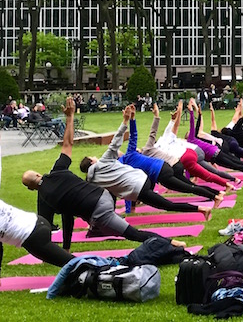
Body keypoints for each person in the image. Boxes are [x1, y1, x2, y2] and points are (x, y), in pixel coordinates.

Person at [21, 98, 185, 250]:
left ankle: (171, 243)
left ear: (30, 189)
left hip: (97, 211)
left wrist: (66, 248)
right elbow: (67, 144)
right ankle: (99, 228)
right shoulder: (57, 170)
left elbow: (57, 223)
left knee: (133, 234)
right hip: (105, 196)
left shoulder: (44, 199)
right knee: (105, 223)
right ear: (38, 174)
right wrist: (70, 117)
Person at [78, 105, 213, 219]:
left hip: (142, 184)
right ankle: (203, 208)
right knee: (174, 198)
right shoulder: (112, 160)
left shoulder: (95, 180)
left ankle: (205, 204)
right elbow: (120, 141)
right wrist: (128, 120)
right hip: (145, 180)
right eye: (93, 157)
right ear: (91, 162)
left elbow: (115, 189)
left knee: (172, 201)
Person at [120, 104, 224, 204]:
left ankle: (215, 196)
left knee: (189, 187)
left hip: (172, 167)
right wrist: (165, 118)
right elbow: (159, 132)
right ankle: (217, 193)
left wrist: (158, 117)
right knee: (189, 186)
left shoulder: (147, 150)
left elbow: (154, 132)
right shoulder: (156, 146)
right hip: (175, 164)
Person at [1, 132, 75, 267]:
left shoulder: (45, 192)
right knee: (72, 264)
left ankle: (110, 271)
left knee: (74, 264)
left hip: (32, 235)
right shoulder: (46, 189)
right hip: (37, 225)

*Try it*
Every line of the data above should be returned exactly, with the pictures removed.

*Output for this task*
Body keypoints for each person in the image. Boxes are [x1, y1, x2, y2] and points are (x, y), in pixel coordinates.

Person at [21, 98, 185, 250]:
left ankle: (171, 243)
left ear: (30, 189)
left hip: (97, 211)
left wrist: (66, 248)
right elbow: (67, 144)
right ankle: (99, 228)
right shoulder: (57, 170)
left elbow: (57, 223)
left knee: (133, 234)
right hip: (105, 196)
left shoulder: (44, 199)
right knee: (105, 223)
right ear: (38, 174)
right wrist: (70, 117)
Person at [78, 105, 213, 219]:
left hip: (142, 184)
right ankle: (203, 208)
right knee: (174, 198)
right shoulder: (112, 160)
left shoulder: (95, 180)
left ankle: (205, 204)
right elbow: (120, 141)
right wrist: (128, 120)
right hip: (145, 180)
right eye: (93, 157)
right ear: (91, 162)
left elbow: (115, 189)
left knee: (172, 201)
Person at [120, 104, 224, 204]:
left ankle: (215, 196)
left knee: (189, 187)
left hip: (172, 167)
right wrist: (165, 118)
right elbow: (159, 132)
right ankle: (217, 193)
left wrist: (158, 117)
right knee: (189, 186)
left shoulder: (147, 150)
left elbow: (154, 132)
right shoulder: (156, 146)
right hip: (175, 164)
Person at [1, 132, 75, 267]:
left shoulder: (45, 192)
right knee: (72, 264)
left ankle: (110, 271)
left knee: (74, 264)
left hip: (32, 235)
right shoulder: (46, 189)
right hip: (37, 225)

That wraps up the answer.